No idea what’s best* but given @theScottyJam’s comment, I figured I’d offer what I think is a realistic example of something someone (me) will attempt as soon as it becomes possible (if it does).

* But am in favor of non-consuming .... Not cause of this, just because it’s almost always the behavior I’d want. Specific length matching is useful, but it’s hard to imagine using it more than 1% of the time, at least outside of functional programming recursion pattern stuff? When I match { foo } I’m not saying the object can’t also have a bar property.

theScottyJam commented 2 years ago

Thanks @bathos for chiming in! That perspective is certainly helpful, and I can definitely see a use case like that.

Your comment about wanting to use ... almost all of the time is interesting as well - the assumption has been the opposite, which is why the current matching semantics for array works the way they do.

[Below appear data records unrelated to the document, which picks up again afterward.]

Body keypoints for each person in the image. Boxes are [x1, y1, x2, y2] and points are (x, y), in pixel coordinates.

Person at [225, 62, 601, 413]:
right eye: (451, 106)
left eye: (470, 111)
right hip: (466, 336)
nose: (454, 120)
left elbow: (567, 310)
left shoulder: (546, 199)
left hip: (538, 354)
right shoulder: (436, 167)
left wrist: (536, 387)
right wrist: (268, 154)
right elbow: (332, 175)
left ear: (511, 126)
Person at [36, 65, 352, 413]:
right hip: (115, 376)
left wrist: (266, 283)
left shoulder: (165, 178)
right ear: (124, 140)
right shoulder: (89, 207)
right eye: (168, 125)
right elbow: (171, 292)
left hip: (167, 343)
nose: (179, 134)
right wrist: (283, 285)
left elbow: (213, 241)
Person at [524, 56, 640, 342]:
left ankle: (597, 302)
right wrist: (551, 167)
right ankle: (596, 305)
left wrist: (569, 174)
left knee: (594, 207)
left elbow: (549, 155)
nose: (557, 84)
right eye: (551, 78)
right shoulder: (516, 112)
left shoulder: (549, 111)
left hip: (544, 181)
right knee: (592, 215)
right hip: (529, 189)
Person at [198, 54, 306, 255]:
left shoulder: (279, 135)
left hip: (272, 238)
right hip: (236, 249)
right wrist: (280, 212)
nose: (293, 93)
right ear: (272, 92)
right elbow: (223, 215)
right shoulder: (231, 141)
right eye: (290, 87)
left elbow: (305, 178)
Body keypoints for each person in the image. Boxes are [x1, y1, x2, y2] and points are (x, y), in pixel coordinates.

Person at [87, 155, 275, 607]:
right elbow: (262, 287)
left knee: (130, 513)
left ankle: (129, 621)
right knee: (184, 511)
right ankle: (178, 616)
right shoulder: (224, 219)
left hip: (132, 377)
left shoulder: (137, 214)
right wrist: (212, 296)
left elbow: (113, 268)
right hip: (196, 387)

If this assumption is faulty, and people want to not have length checks done more often than not, then perhaps it's worth considering making arrays-patterns not do length checks, then we can, perhaps, lean on tuple-patterns to enforce a length check (assuming you're allowed to use tuple patterns on arrays, which perhaps you can't). @tabatkins mentioned tuple destructuring in passing here, and I'm not sure if this is what was in mind when it was said, or not, but it's a potential avenue that could be explored back in that thread.

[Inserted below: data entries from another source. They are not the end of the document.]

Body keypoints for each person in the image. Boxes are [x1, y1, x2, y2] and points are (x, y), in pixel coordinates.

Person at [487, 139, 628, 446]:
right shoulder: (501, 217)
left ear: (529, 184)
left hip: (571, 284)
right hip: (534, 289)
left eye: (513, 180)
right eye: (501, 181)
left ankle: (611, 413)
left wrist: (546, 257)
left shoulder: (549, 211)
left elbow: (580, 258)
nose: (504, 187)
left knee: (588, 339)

tabatkins commented 2 years ago

When you're matching against arrays rather than iterators, length-matching is usually what you want, and I think the footgun potential for [a] matching a long array to be more confusing/common than for [a] drawing two items from an iterator (and closing it afterwards).

This can change depending on individual's personal usage patterns! But I think that this is true overall.

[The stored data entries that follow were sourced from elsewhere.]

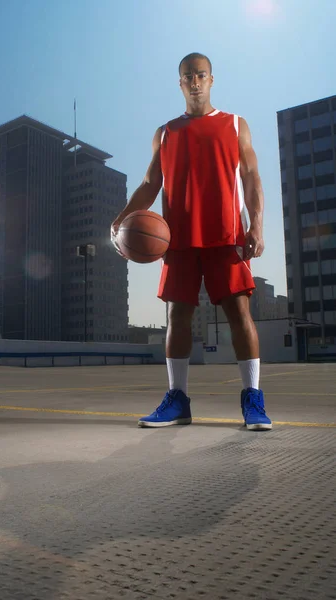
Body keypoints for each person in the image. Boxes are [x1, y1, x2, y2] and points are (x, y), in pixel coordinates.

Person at [111, 52, 272, 431]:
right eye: (188, 76)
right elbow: (151, 184)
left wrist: (257, 226)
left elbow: (251, 177)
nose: (195, 81)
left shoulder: (235, 125)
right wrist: (120, 221)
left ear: (212, 79)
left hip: (226, 234)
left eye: (201, 75)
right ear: (180, 83)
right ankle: (178, 399)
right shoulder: (165, 132)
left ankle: (253, 398)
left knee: (238, 312)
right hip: (178, 238)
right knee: (177, 316)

When I match { foo } I’m not saying the object can’t also have a bar property.

Note that this was requested, in fact, with rest patterns relaxing it, precisely because it differs from array patterns currently. We can't reasonably do it, since our object patterns look up the prototype chain rather than just looking at own keys, but it's not an unreasonable thing, and some languages do use this in their pattern syntaxes.


That said, yeah, parsing with iterators is absolutely a big use-case I want to make sure works well in pattern matching, and ... is required for that to reasonably work, I think.

bathos commented 2 years ago

the assumption has been the opposite, which is why the current matching semantics for array works the way they do

With non-consuming ..., I personally wouldn’t find it weird if length-check is the default behavior — mainly because

So while I think I’d be writing ... more often than not, it doesn’t seem like a nuisance.

The only downside seems to be a risk of encouraging oddly brittle APIs when people don’t realize they need ... or ...rest to opt out of length-sensitivity. You seemingly can’t extrapolate the “only these” behavior from how property matching works + it’s the kind of quirkiness that would be easy to not realize needs a test. On balance, I think the clarity of the current syntax is worth this minor risk, though.

I am curious though what led to the conclusion that length-sensitivity would be the common case — that seems surprising to me.

tabatkins commented 2 years ago

I am curious though what led to the conclusion that length-sensitivity would be the common case — that seems surprising to me.

For one, it's the common case in most languages' pattern constructs, afaik. Matching other languages is good when we can do it, for knowledge transference reasons.

For two, without length checking, then in when ([a]) ...; when ([a, b]) ...; the first clause fully shadows the second one, which seems confusing and unexpected. You'd have to write your patterns in the order when ([a, b]) ...; when ([a]) ...; to get them to both actually be reachable.

The shadowing still occurs in when ([a, ...]) ...; when ([a, b, ...]) ...;, but that seems reasonably intuitive and expected, at least in my opinion.